Brief
Scan the entries and copy each line where the word "none" is present.

Extracted entries
········
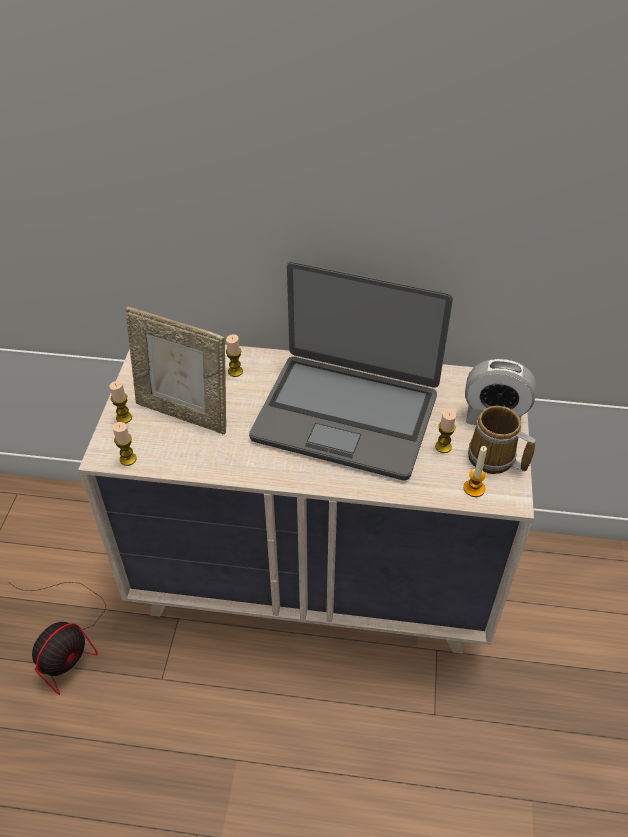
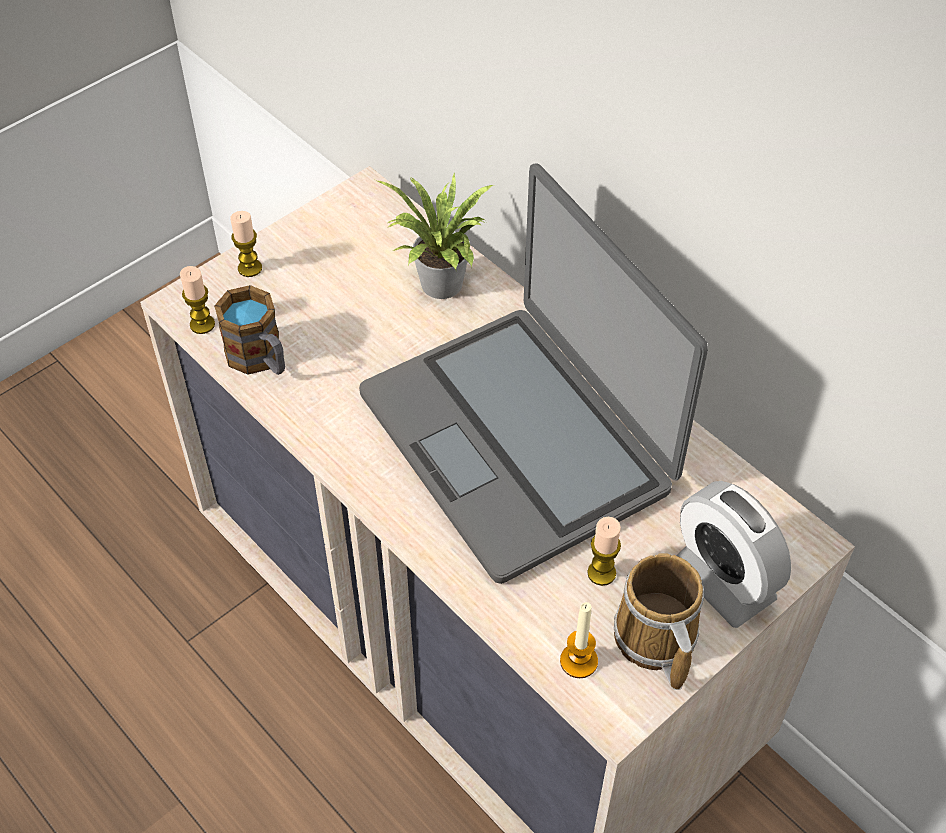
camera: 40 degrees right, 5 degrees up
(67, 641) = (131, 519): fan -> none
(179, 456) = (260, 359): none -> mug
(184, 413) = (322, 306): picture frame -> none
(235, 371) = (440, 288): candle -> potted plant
········
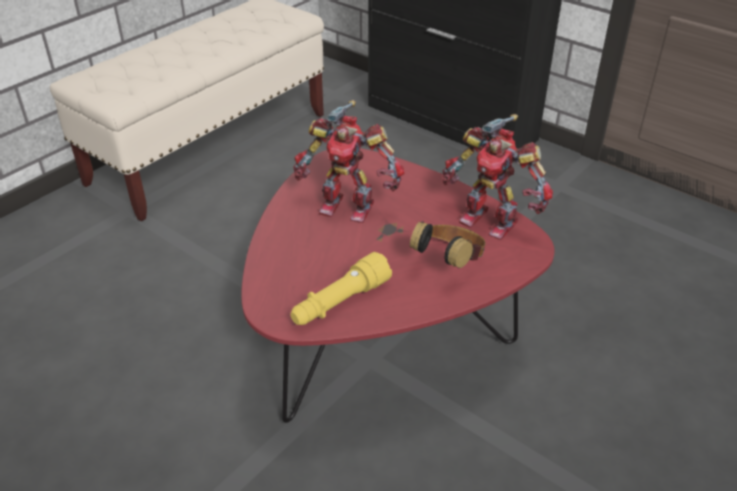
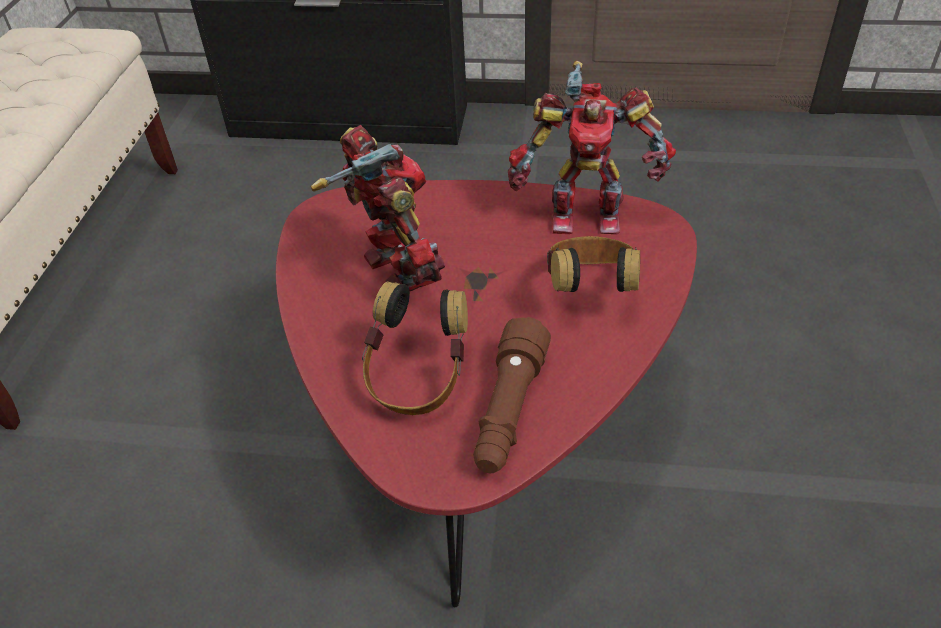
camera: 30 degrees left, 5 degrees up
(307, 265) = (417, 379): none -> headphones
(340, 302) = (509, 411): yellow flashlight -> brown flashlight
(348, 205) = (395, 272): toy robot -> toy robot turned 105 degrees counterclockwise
········
Your response
(67, 641) = (131, 519): fan -> none
(179, 456) = (260, 359): none -> mug
(184, 413) = (322, 306): picture frame -> none
(307, 265) = (417, 379): none -> headphones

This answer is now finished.